“Wonderland” to open on Broadway in April

Karen Mason and Nikki Snelson in the Tampa premiere of "Wonderland." Photo by Michal Daniel

A Broadway bow in 2011 has been scheduled for’Wonderland: A New Alice, the Frank Wildhorn musical that received its world premiere in Tampa last December starring former Miamian Janet Dacal.

The cast has yet to be announced for the show, which is slated to open at an undetermined Nederland theater on April 17, 2011, with previews beginning March 21.

Prior to that, the show will get another shakedown at Tampa’s opulent Straz Center for the Performing Arts Jan. 2-16, the same venue where it premiered.

In its initial incarnation,’Wonderland (no ‘new Alice’ in the title at that point) was a surreal hybrid of both Lewis Carroll’s Alice books brought into the 21st Century centering on an ultra-busy businesswoman who loses sight of her family until her daughter goes down the rabbit hole and she gives chase.

I caught’Wonderland last January and it showed undeniable promise in the pop musical vein that Wildhorn revels in. There was a delightfully anarchic hodge-podge of styles in the rock-heavy score, energetic razz-a-ma-tazz performances including the winsome Dacal, and massive spectacle in its sets by Neil Patel, lights by Paul Gallo, costumes by Susan Hilferty, choreography by Marguerite Derricks and projections by Jon Weston. The creative team remain on board , according to Straz spokesman Paul Bilyeu.

Wonderland clearly wanted to be an adult pop culture juggernaut patterned closely after’Wicked.

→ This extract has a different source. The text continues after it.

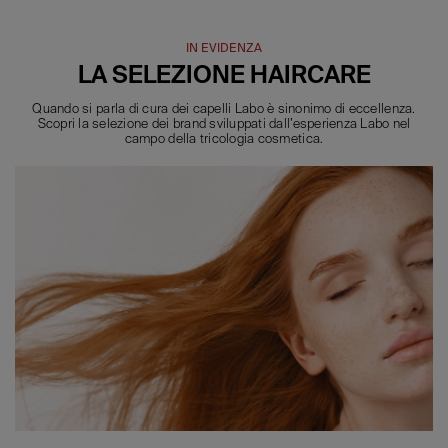
IN EVIDENZA
LA SELEZIONE HAIRCARE
Quando si parla di cura dei capelli Labo è sinonimo di eccellenza.
Scopri la selezione dei brand sviluppati dall’esperienza Labo nel
campo della tricologia cosmetica.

That said, the show desperately needed to be hauled into the garage for work, or more precisely taken to the fat farm for a sweating out session. The book by director Gregory Boyd and lyricist Jack Murphy was simplistic at times and undecipherable at others. But the real problem was the bloated score. Wildhorn (Jekyll & Hyde), the 500-pound gorilla in the circus, had several songs that went on two or three verses too long. Some production numbers and power ballads were written to give every featured performer a chance to shine, but did not advance the plot a whit or illuminate anyone’s character.

The creative team knew this long before opening night in Tampa. The initial book by Phoebe Hwang was replaced by a long series of revisions that led to jokes among the cast and creative staff.

But Wildhorn and Co. had faith. They already had a concept album selling in the lobby, although some facets had changed even by the time the curtain went up.

The first production cost $3.5 million, all footed by the Broadway Genesis Project, an initiative by the Straz Center to develop new musicals for Broadway plus get a cut of any future profits. The project has received several new scripts to consider, but is waiting for the outcome of the’Wonderland experience before proceeding, Bilyeu said.